Tender Heart Bear said...

My dad was in the Korean War. They called that one the forgotten war. I remember my family talking about the Vietnam war too. My family lost friends and family members in that one.

norm said...

It is a common misconception that everyone of the VN era went there to fight. I was a Navy Corpsman and spent 1970-73 in Europe, when I could have been with the Marines in Vietnam.
And yes I served with some gay men,we never ask and they never told, they wanted to serve their country.
It was a conflicted time.
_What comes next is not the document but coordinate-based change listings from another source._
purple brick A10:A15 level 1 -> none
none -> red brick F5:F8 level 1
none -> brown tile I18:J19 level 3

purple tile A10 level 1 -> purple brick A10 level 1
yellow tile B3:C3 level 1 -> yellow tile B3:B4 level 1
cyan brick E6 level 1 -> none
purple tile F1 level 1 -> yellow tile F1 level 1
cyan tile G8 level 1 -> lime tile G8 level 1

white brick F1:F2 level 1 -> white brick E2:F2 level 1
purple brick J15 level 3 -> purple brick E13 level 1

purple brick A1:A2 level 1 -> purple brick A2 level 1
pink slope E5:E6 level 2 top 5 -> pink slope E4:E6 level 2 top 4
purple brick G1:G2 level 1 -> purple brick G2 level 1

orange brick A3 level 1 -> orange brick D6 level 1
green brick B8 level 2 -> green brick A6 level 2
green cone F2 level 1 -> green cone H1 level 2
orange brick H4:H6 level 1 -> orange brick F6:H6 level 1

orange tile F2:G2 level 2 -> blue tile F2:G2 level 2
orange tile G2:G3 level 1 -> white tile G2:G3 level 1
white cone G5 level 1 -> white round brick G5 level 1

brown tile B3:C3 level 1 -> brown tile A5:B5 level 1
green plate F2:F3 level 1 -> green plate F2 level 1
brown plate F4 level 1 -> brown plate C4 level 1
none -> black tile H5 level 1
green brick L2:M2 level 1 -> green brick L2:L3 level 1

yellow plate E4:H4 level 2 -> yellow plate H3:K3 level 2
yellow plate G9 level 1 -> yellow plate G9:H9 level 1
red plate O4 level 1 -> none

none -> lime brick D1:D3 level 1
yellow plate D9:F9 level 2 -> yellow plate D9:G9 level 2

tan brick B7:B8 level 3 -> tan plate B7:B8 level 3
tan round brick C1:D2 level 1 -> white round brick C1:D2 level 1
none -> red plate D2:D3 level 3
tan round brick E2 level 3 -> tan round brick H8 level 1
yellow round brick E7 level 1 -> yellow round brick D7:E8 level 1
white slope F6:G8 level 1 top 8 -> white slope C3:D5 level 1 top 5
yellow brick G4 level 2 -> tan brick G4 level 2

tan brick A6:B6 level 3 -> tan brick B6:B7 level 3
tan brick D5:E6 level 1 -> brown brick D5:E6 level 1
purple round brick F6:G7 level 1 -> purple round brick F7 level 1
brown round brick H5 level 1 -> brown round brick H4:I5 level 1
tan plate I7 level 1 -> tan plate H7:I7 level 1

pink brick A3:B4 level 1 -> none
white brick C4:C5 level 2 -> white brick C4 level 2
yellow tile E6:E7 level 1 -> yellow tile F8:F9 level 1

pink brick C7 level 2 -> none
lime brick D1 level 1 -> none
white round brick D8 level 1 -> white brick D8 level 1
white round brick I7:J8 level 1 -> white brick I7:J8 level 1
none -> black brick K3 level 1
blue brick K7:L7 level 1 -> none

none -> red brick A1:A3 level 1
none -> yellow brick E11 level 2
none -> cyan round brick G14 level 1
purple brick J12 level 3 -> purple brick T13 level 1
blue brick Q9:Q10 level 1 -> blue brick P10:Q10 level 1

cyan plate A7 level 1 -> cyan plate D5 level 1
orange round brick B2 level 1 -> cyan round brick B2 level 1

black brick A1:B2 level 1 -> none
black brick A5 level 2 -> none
I was on the draft list (letter came in the mail that day) when I enlisted in the Navy, then friends of mine got into the draft lottery #'s and some of them weren't drafted, due to a high #.
I would have to agree, some guys would rather have been "shot" than to try and get out for being a "homo", the term used in the '70's.
Good discussion btw.

Anonymous said...

thanks for asking this, I wondered too.

JeannetteLS said...

I think this was yet another layer, Linda, that pissed me off in the hypocrisy of "don't ask-don't tell." The military has been very selective in what they cared about, depending on the wartime status or lack thereof. I think it was repealed NOW in large part because we do not have a draft, and the military needs soldiers. That's probably part of why African-Americans finally achieved parity in the military. Just guessing there, though.

And, PS. Knock 'em dead from laughing at your upcoming shows.